Tusquets. Barcelona (1993). 288 págs. 2.400 ptas.
El lector que haya seguido la obra de Lenz (ver servicio 154/92) advertirá que en La prueba acústica usa la misma perspectiva de narración que en Lección de alemán y Campo de maniobras: en ambas novelas, el narrador -a la vez, uno de los protagonistas de la historia- es un disminuido mental; de ese modo, la descripción de los sucesos y personas queda velada y distorsionada.
En este caso, no es que Jan Bode, el narrador, sea un deficiente, pero sí un joven ingenuo y sencillote, al que su madre llama gordito, al que las compañeras de trabajo no toman en serio, sobre quien en casa recaen todos los encargos… Es decir, otra vez la perspectiva expuesta por un ser humano que despierta la compasión. Supongo.
Creo que cualquier lector puede sentirse cautivado por las tan reales y cercanas personas que en la novela se presentan, por su peripecia familiar, sentimental, por sus anhelos. Está todo bien trabado, dosificado; con la pericia y profesionalidad de un autor que pone en juego aquí sus mejores trucos creativos, y alcanza una genial eficacia.
Desde una mayor exigencia crítica, cabría quejarse ante el mundo tan cerrado y triste que presenta Lenz, porque lo cierra él, lo entristece él. No hay apertura trascendente, lo que hay es una ausencia; se le escapan dos comentarios que denotan su ignorancia religiosa. Además, se cansa de mantener la ingenuidad de Jan Bode y en las páginas finales cambia malamente: el que habla y expone ideas sobre la vida y el hombre también es Lenz.

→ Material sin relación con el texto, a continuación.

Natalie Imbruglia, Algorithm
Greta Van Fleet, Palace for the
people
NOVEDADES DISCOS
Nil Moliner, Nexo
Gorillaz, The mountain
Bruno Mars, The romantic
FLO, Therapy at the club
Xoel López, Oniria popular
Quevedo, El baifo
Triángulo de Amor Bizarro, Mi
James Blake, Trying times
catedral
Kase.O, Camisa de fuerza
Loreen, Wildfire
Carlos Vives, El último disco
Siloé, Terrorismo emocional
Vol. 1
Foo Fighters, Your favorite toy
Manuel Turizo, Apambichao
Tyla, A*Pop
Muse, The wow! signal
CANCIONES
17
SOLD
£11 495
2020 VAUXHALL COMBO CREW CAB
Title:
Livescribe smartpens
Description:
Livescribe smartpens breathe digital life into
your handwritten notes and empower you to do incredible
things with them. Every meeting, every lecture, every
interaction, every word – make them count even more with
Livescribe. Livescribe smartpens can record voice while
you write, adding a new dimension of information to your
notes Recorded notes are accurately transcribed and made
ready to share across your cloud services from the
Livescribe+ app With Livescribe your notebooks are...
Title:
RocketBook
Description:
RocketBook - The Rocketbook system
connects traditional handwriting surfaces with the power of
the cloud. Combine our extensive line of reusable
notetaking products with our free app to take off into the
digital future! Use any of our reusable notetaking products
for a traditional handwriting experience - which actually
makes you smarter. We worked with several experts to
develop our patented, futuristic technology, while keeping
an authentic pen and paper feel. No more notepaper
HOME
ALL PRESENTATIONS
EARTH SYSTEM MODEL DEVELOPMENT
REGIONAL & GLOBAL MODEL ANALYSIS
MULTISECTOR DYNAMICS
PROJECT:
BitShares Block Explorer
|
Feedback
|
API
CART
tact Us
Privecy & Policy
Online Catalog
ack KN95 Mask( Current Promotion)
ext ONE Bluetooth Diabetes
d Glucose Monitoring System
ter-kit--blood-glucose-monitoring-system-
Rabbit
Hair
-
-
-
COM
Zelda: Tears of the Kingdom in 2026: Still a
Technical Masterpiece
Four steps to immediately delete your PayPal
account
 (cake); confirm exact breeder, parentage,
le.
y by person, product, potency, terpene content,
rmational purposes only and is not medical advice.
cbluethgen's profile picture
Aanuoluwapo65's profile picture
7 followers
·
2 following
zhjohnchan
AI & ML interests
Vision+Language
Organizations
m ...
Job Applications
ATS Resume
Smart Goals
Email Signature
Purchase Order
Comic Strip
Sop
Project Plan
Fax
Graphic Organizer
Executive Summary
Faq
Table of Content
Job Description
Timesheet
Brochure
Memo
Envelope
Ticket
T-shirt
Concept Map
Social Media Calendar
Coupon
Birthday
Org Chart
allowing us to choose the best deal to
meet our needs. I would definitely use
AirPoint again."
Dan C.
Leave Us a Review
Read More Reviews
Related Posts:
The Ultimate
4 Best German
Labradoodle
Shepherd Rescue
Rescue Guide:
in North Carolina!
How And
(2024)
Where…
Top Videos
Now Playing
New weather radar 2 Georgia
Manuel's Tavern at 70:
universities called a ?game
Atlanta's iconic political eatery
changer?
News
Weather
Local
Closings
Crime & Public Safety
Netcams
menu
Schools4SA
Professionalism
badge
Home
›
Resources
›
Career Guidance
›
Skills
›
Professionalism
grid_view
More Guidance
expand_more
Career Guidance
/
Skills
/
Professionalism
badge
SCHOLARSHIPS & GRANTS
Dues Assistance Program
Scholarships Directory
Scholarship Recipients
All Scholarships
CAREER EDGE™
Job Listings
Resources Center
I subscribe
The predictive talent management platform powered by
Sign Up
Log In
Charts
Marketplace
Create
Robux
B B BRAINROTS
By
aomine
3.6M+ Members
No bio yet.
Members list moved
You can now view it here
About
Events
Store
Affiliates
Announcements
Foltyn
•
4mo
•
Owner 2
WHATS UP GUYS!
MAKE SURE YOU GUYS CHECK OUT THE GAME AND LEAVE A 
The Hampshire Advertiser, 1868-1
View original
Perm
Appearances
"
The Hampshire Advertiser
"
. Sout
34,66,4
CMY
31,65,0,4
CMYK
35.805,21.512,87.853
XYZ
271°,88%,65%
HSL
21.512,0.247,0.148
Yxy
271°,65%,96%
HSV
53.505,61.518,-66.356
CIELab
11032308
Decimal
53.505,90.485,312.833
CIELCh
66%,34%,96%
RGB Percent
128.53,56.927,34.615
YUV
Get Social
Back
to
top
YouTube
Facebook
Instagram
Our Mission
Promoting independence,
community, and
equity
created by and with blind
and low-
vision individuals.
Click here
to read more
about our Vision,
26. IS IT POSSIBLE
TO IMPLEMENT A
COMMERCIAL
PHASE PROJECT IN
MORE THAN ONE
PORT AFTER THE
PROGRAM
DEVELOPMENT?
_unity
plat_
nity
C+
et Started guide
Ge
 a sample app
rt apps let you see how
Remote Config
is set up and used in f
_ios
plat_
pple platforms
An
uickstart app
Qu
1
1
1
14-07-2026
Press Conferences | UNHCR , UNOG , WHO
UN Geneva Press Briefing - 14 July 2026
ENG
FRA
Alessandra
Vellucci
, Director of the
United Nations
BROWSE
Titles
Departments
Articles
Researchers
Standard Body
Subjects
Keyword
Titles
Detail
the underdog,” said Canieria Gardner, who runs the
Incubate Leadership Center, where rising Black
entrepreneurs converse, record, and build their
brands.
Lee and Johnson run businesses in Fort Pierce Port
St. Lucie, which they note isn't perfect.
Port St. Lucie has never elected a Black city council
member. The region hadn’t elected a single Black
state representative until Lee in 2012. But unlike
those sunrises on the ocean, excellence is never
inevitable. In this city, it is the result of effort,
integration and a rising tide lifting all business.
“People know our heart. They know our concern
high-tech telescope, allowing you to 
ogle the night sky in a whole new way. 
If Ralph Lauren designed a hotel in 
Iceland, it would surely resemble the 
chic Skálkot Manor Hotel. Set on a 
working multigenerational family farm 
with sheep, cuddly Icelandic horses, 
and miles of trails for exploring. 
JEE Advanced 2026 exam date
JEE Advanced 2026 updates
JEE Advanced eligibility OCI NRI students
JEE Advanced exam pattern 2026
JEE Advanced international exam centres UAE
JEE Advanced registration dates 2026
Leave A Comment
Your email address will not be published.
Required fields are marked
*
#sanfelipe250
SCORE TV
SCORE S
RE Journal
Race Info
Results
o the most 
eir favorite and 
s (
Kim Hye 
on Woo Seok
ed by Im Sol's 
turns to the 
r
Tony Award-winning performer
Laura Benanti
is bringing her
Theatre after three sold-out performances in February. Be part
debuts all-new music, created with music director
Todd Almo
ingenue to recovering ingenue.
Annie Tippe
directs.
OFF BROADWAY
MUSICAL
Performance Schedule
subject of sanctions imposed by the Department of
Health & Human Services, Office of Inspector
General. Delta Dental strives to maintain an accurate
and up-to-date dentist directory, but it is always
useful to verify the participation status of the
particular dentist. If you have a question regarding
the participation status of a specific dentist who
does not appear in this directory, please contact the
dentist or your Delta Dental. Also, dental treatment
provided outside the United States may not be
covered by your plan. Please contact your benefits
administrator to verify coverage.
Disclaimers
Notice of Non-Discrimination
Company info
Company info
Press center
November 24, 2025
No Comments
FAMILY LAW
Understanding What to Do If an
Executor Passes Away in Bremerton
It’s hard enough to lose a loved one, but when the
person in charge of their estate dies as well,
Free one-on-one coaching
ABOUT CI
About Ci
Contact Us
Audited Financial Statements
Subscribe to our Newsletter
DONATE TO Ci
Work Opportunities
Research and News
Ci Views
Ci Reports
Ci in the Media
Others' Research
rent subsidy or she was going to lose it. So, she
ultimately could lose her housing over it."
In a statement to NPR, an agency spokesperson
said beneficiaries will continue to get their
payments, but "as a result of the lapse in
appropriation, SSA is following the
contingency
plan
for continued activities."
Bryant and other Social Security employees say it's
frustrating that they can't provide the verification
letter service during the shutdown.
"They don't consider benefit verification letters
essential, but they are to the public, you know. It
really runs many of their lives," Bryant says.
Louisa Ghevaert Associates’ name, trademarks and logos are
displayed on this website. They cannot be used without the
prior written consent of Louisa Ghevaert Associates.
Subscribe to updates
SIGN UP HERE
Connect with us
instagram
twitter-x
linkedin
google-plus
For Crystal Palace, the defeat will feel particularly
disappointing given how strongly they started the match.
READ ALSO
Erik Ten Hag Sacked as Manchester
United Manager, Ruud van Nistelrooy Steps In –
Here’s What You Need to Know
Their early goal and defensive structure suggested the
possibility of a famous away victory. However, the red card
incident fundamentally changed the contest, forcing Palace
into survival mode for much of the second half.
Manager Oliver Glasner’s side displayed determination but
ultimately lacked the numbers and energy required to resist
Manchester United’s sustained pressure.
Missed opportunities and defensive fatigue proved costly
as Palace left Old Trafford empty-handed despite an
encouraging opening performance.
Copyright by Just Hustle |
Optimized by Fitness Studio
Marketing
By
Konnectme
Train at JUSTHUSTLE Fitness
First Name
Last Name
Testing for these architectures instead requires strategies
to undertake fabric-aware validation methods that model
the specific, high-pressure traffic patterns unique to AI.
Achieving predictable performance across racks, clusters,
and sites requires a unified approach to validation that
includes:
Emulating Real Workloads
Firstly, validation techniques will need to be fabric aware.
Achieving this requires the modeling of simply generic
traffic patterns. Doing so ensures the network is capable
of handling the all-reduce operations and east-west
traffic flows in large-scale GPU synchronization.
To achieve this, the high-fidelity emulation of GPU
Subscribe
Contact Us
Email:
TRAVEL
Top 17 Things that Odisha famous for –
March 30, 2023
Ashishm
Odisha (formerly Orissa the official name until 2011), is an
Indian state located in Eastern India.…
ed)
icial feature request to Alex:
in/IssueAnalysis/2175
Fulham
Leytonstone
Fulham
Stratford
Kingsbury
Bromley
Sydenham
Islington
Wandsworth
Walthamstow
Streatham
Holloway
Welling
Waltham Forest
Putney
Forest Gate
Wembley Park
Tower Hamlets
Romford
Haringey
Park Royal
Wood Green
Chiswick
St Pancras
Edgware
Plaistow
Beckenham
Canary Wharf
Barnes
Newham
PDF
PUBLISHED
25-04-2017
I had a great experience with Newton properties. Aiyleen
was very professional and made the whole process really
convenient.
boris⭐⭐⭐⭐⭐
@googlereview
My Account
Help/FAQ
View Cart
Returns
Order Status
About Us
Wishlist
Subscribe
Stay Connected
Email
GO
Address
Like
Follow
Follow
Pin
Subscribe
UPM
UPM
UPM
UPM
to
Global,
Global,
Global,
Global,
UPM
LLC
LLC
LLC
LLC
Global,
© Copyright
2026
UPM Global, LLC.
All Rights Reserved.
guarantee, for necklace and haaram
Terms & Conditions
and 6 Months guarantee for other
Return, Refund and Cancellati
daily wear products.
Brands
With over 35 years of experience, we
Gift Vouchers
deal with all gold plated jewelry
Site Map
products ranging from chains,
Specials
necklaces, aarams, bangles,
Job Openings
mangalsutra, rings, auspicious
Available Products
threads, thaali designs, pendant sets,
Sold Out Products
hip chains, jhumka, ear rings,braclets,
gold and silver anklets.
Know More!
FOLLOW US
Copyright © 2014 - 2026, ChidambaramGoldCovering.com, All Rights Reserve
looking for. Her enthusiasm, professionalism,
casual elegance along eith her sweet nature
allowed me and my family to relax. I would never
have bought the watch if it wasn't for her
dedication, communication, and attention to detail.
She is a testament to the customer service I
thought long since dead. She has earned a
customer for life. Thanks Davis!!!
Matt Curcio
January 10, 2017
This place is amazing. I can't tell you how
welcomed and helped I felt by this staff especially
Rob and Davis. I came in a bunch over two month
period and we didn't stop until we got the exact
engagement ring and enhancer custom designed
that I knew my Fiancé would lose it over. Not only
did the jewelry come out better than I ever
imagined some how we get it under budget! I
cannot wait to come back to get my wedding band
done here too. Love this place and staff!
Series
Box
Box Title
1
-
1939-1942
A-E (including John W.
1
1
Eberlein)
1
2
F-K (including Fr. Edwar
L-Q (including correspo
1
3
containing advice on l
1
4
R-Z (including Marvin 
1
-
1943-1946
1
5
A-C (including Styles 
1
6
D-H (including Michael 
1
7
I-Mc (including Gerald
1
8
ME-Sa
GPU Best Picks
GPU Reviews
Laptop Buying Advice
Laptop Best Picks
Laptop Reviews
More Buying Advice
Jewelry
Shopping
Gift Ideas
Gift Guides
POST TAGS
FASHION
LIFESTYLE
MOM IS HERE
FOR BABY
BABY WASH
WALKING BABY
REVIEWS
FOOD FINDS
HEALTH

De cuando en cuando, el escritor Lenz da a la historia una lejanía nostálgica, haciendo que el narrador se lamente (normalmente con un inicial Ay) de que todo lo que está contando-viviendo ya ha sido, se ha ido… Este clima melancólico, y de amenazador declinar y morir, está dado con la presencia (real y simbólica) de la piedra, de bloques de piedra del taller de un escultor, que aun en su aparente y sólida perennidad, se desmenuzan, enferman, se convierten en polvo.
Lenz juega sucio con el corazoncito del lector. Por eso, un poco de jolgorio no viene mal después de leerle.